Now that Amber Rudd is staying in her role as Secretary of State for Work and Pensions, experts from Hymans Robertson have outlined their hopes for what should be at the top of the agenda for her, and whoever is appointed to the role of Pension Minister.

 Susan McIlvogue, Head of DB Pensions, says: “I would really like the Secretary of State to quickly push through the eagerly awaited Pensions Bill. It has been delayed for months and anything further will add uncertainty and create a planning blight. Within this context I’d love to see them continue to encourage DB schemes to consider various forms of consolidation as a potential way to create value and improve benefit security. I’d also like them to consider ways to enable wider benefit simplification. Complicated benefits can increase costs – including buyout costs – and can act as a perceived barrier to trustees moving advisers to create value.”

 Rona Train, Partner and DC expert, says: “It will be really important for Amber Rudd as Secretary of State as well as the Pensions Minister to support the adoption of the clear targets that the PLSA is proposing. Only through this type of guidance will the majority of people have a chance of saving enough to provide an adequate income in retirement.

 “There must also be a simplification of the Annual Allowance and Lifetime Allowance (as well as MPAA, which is hitting many unintended members). The taper is a huge disincentive for pension saving for high earners and their employers who are being paralysed by the complexity of the system. Changing the allowances might also lead to senior management being more engaged in their company pensions schemes. Currently, many can no longer contribute to their schemes because of the allowances and their interest in the scheme and its ongoing governance has waned. Members would ultimately benefit from them taking more interest.

 “I also hope that Amber Rudd, along with the DWP more widely, listens more to industry practitioners and less to lobby groups when developing pensions policy!”

 Calum Cooper, Partner, says: “I’d love to see Amber Rudd fully committed to a clear long-term vision and measurable goals that transcend any one government. Pensions policy has for so long been short-term but it would be great to see the UK aim to be, for example, amongst the top 5 retirement systems in the world by 2030 (currently we are no. 15 according to Australian Centre for Financial Studies). We know and advocate the benefit to pensioners of from having clear long-term goals and believe that our pensions system would benefit from this too.

 “It is also vital that the Secretary of State commits to better aligning policy on social care and pensions. They are two parts of a common puzzle: how to maintain financial independence and a decent quality of life after work. It would be magical if Government develop integrated later life policy. Policy that is sustainable and helps citizens to plan their later life finances well in advance and easily. With increasing longevity, but not necessarily healthy longevity, the latter is becoming a growing crisis. It is often not planned for as it’s seen as too difficult. Almost like a ‘retirement phase 2’ that they will try and navigate later. By which point it’s too late.”

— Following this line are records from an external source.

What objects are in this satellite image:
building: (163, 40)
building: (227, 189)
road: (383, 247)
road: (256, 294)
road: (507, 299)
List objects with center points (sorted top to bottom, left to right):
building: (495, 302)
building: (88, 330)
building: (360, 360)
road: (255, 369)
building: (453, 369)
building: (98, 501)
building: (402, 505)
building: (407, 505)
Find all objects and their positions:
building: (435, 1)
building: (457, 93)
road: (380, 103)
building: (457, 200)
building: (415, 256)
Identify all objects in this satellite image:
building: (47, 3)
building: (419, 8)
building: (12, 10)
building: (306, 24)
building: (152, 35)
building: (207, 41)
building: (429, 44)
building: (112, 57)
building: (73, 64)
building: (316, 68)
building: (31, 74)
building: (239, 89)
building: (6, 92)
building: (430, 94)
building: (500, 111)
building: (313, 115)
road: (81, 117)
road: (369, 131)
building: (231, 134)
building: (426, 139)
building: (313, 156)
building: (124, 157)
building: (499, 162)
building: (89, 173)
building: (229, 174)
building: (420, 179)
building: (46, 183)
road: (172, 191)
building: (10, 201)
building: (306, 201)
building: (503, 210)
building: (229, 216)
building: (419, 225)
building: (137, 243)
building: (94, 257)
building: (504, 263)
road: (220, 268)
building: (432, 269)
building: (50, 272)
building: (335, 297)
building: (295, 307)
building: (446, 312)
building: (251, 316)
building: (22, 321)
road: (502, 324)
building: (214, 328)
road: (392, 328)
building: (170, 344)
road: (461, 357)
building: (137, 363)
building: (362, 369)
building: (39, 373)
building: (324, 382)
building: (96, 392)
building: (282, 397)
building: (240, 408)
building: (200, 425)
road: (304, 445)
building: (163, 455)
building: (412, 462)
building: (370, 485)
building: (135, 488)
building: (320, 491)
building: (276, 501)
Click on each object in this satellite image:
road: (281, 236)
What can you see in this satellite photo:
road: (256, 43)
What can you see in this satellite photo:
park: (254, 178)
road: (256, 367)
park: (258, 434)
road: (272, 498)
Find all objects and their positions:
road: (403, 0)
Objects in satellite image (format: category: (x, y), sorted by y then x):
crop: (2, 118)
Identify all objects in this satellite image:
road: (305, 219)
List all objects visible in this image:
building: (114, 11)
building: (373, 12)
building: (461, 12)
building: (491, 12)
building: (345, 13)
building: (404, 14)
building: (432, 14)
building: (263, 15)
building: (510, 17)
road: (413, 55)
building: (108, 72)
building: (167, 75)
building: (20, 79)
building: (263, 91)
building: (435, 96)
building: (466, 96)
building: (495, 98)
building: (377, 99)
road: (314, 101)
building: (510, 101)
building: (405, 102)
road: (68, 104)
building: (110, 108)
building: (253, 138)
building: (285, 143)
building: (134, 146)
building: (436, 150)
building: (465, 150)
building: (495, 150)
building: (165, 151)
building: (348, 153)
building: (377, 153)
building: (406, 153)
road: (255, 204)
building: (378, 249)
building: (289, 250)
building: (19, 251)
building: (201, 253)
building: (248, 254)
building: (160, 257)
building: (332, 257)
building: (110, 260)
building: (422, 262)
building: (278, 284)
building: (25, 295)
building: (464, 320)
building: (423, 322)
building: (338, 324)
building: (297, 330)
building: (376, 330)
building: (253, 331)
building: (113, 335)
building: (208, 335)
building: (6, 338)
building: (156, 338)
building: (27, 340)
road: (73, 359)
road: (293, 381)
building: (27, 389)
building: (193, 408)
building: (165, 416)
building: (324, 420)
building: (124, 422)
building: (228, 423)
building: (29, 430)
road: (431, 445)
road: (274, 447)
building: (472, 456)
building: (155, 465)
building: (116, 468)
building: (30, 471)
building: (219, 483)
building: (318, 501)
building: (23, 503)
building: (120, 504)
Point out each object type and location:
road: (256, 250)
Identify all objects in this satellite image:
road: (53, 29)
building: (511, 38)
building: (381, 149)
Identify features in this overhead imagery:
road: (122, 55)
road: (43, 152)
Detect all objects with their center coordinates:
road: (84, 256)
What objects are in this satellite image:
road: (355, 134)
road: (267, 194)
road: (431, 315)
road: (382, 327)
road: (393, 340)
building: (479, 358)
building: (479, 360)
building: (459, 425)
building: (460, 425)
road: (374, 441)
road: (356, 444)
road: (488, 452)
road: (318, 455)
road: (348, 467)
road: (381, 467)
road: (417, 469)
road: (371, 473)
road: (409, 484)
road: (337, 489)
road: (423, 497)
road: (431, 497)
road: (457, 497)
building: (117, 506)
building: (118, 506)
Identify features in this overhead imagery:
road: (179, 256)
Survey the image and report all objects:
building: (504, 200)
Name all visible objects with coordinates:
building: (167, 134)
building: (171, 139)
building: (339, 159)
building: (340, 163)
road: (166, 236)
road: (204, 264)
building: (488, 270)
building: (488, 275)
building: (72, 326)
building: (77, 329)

 Michael Ambery, Senior DC Consultant, says: “We need the Government to have a clear focus on income in retirement to avoid social strain and the ticking time bomb of inadequate income in retirement that is set to blow up in a decade or two’s time. It is great to see that auto enrolment has encouraged more employers to help more people save for their retirement, but the job is far from done. In reality, with more employers providing AE pensions, many savers will be believing that the pension contributions they are making will provide them with a comfortable income in retirement, yet that will not be the case.

 “Even with the recent increases in contribution levels to 8% the truth is that many people will be massively under-saving for a comfortable retirement. If the contribution was increased to 12% and the self-employed were also brought into AE, we would begin to see a contribution that will have a meaningful impact for people’s retirement savings. At that level we can see far greater certainty of them reaching a target income that they can live on in retirement.

 “Ensuring people save enough for an adequate income in retirement could also be helped by the government throwing its support behind the PLSA’s targets for retirement income that are due to be published later this year and enthusiasm for tooling via the proposed dashboard. It may also need a more wholesale review of state pension and guaranteed minimums to have any impact. The Government has access to the tools and I personally believe the Government will address this challenge alongside others.”

 Matt Davis, Head of GMP equalisation: “It’s vital that Amber Rudd, as Secretary of State, and the Pensions Minister provide clarity on tax treatment for GMP equalisation. Modest earners have been unable to convert pension into small cash sums due to tax uncertainty leaving them missing out. There is a need for the government to address this quickly.”